OK, OK, that’s a bit of hyperbole. There are reasonable concerns about pacing in the game, especially dungeon XP gain rate as Klepsacovic noted, which Blizzard fixed. Pete of Dragonchasers also notes that a player control for turning XP gain off might be nice. I agree, though I’d also like the ability to remove XP, so I could iteratively reduce my level and keep pushing myself as I solo dungeons. Well, that, or have nice, tight difficulty control sliders, or even difficulty settings like DDO has for dungeons. (I can sort of fudge this by removing gear and taking skills of my action bar, though, so it’s not a thought I expect to be taken seriously.)
I broke down and bought TBC and Wrath while Blizzard had them on sale for $5 and $10, respectively (having purchased the original game for $5 last year). I used a gift card I got a while ago and fired up another month in the game to look around. I played the possibly overscripted Troll starting areas and found them to be a nice slice of mechanics that show up later in the game as well as a nice bit of Troll species storytelling. The Gnome staring zone is pretty good, and I love that they are fighting for their home instead of waiting for players to run the Gnomeregan instance. The Tauren starting zone is great, imparting a sense of impending twilight for the species. Even the Dwarf starting experience is fun and fresh, though I’ve played the old version many times.
One commonality is the NPCs milling about, caught in perpetual warfare. Yeah, they never get very far in actually defeating their foes, but at least something is going on in that vast plain by the Tauren starting village. I wrote about the Death Knight starting areas a while back, and it seems to me that Blizzard has learned that having NPCs doing things in the world helps give it a sense of life. In the DK areas, battles are going on in the background as you do your quests. All new areas I’ve played to date have either battles or NPCs training for battle. Questgivers and trainers move around a bit sometimes and interact with other NPCs. The game feels more alive and bustling than ever before, and it does that without a player in sight. That’s a Good Thing.
When there are players, yes, a game will feel more populated, but at the same time, players rarely feel like part of the world. They run and jump around like caffeinated squirrels (do players ever walk?), loiter around like heroes without a cause, dress like fashion accidents, and run through each other. And those are the tolerable ones; some are flat out annoying, spamming chat channels, dueling, monkeying around with train sets, dancing naked on mailboxes or any of a number of other random nutty non-Azerothian behavior. In a lot of ways, player characters kill the much-vaunted “immersion” that can be produced by a cohesive presentation that we see in strongly themed and behaviorally consistent NPCs.
The starting questlines are indeed streamlined and polished to a fine golden sheen. You’re almost never left wondering what to do, as NPCs go out of their way to advertise their inability to do simple things on their own, requiring errand boys and assassins at alarming rates. (Though, since death is almost always only temporary in Azeroth, maybe assassination isn’t so much a nasty profession as a hobby.) The rails in the game are indeed more finely crafted and more prominent than ever before.

### TASKS AND EXERCISES
• 1. Repeat the passage of the post about the game's starting zones from "One commonality is" to "a Good Thing.", swapping "vast plain" for "open grassland".
• 2. Answer these questions from the post about the game's starting zones:
(a) For what prices did Blizzard have TBC and Wrath on sale?
(b) Which game's dungeon difficulty settings does the writer cite as a model?
(c) Which starting zone imparts a sense of impending twilight for its species?

### DATA FOR ANALYSIS

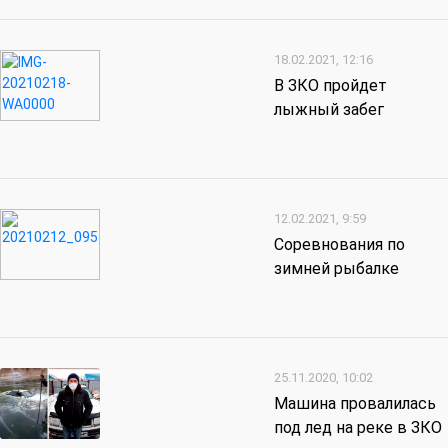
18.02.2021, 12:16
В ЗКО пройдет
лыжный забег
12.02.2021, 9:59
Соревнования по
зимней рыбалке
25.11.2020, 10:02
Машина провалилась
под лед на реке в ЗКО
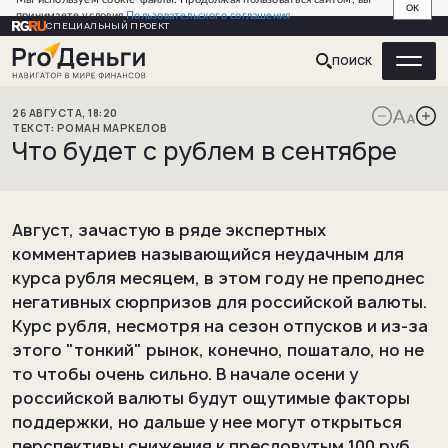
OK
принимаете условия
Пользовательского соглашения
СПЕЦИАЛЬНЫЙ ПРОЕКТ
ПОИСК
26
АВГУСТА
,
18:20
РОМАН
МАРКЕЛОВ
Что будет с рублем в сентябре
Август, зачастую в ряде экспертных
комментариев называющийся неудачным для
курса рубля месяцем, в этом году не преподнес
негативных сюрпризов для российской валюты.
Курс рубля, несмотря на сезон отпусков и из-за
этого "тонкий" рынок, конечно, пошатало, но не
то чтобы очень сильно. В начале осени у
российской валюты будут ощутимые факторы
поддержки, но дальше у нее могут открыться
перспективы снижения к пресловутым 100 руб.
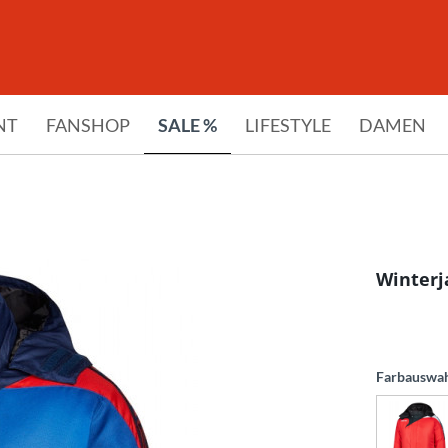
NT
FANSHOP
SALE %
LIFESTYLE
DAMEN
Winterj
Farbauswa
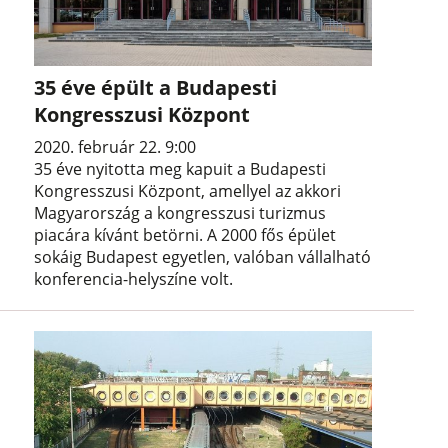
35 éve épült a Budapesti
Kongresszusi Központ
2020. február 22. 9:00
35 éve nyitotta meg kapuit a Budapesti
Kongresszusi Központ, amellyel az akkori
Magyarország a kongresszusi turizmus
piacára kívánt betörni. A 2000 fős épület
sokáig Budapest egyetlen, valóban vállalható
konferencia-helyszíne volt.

==

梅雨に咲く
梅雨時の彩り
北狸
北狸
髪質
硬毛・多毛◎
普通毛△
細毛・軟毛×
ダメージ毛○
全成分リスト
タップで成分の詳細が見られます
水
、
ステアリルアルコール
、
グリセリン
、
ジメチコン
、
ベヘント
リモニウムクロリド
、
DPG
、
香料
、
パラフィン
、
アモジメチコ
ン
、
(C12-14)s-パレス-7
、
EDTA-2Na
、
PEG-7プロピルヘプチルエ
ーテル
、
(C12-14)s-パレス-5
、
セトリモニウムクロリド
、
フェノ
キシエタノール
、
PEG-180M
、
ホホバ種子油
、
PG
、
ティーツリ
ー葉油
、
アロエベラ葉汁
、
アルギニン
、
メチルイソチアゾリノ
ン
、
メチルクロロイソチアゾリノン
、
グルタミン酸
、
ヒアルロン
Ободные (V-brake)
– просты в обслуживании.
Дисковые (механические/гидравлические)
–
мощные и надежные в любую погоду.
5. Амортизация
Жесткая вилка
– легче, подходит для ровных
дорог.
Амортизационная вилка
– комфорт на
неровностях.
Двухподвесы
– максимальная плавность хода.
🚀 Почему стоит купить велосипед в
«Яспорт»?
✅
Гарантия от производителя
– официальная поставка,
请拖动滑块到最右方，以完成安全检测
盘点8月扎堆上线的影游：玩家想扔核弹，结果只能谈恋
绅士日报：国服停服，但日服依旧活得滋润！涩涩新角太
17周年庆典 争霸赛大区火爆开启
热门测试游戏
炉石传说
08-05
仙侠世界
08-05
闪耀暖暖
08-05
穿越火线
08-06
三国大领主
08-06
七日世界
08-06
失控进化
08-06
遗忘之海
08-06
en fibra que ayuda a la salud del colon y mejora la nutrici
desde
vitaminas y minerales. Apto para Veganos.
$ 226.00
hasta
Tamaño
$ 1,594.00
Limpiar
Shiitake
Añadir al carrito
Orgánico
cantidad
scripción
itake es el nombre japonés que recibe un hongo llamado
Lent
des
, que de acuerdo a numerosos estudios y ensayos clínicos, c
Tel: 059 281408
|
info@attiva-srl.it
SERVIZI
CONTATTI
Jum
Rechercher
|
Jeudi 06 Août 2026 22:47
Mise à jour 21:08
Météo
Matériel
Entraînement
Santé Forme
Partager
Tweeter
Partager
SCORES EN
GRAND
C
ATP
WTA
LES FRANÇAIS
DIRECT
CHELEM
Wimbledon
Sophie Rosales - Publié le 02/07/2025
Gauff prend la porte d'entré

### LIST OF SOLUTIONS
• 1.
One commonality is the NPCs milling about, caught in perpetual warfare. Yeah, they never get very far in actually defeating their foes, but at least something is going on in that open grassland by the Tauren starting village. I wrote about the Death Knight starting areas a while back, and it seems to me that Blizzard has learned that having NPCs doing things in the world helps give it a sense of life. In the DK areas, battles are going on in the background as you do your quests. All new areas I’ve played to date have either battles or NPCs training for battle. Questgivers and trainers move around a bit sometimes and interact with other NPCs. The game feels more alive and bustling than ever before, and it does that without a player in sight. That’s a Good Thing.

• 2.
(a) TBC was $5 and Wrath was $10.
(b) DDO.
(c) The Tauren starting zone.